Scholarship likewise depends on the open dissemination of historical knowledge
via many different channels of communication: books, articles, classrooms,
exhibits, films, historic sites, museums, legal memoranda, testimony, and many
other ways. The free exchange of information about the past is dear to
historians.
Professional
integrity in the practice of history requires awareness of one’s own biases and a
readiness to follow sound method and analysis wherever they may lead.
Historians should document their findings and be prepared to make available
their sources, evidence, and data, including any documentation they develop
through interviews. Historians should not misrepresent their sources. They
should report their findings as accurately as possible and not omit evidence
that runs counter to their own interpretation. They should not commit
plagiarism. They should oppose false or erroneous use of evidence, along with
any efforts to ignore or conceal such false or erroneous use.
Historians
should acknowledge the receipt of any financial support, sponsorship, or
unique privileges (including special access to research material) related to
their research, especially when such privileges could bias their research
findings. They should always acknowledge assistance received from
colleagues, students, research assistants, and others, and give due credit to
collaborators.
Historians
should work to preserve the historical record, and support institutions that
perform this crucial service. Historians favor free, open, equal, and
nondiscriminatory access to archival, library, and museum collections
wherever possible. They should be careful to avoid any actions that might prejudice
access for future historians. Although they recognize the legitimacy of
restricting access to some sources for national security, proprietary, and
privacy reasons, they have a professional interest in opposing unnecessary
restrictions whenever appropriate.

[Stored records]
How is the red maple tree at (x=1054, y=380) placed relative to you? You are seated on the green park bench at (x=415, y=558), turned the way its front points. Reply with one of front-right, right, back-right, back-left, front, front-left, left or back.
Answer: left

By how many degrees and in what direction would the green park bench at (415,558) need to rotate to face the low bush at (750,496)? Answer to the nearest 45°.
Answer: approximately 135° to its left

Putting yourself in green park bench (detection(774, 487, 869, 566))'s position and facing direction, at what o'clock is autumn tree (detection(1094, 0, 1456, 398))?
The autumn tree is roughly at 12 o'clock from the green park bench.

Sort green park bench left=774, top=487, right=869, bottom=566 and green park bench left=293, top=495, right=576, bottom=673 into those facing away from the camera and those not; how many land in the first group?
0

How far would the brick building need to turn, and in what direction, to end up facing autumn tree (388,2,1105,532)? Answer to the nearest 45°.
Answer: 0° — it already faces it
...
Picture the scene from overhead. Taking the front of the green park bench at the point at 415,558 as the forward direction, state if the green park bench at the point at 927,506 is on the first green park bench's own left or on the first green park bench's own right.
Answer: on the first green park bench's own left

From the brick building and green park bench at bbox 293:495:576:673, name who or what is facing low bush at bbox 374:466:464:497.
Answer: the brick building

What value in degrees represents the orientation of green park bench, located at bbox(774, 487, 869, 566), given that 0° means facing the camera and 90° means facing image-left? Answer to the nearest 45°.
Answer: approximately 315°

## Work instruction 1
In the passage on historians' professional standards, what does integrity in the practice of history require?
## Work instruction 2
Render the stored records as a numbered list, starting with the line that contains "By how many" and going on through the line that contains "Answer: approximately 135° to its left", with blank lines left out.
The passage and the stored records have nothing to do with each other.

## Solution 1
It requires awareness of one's own biases and a readiness to follow sound method and analysis wherever they may lead.

## Solution 2
1. By how many degrees and in what direction would the green park bench at (415,558) need to rotate to face the low bush at (750,496)? Answer to the nearest 45°.
2. Answer: approximately 135° to its left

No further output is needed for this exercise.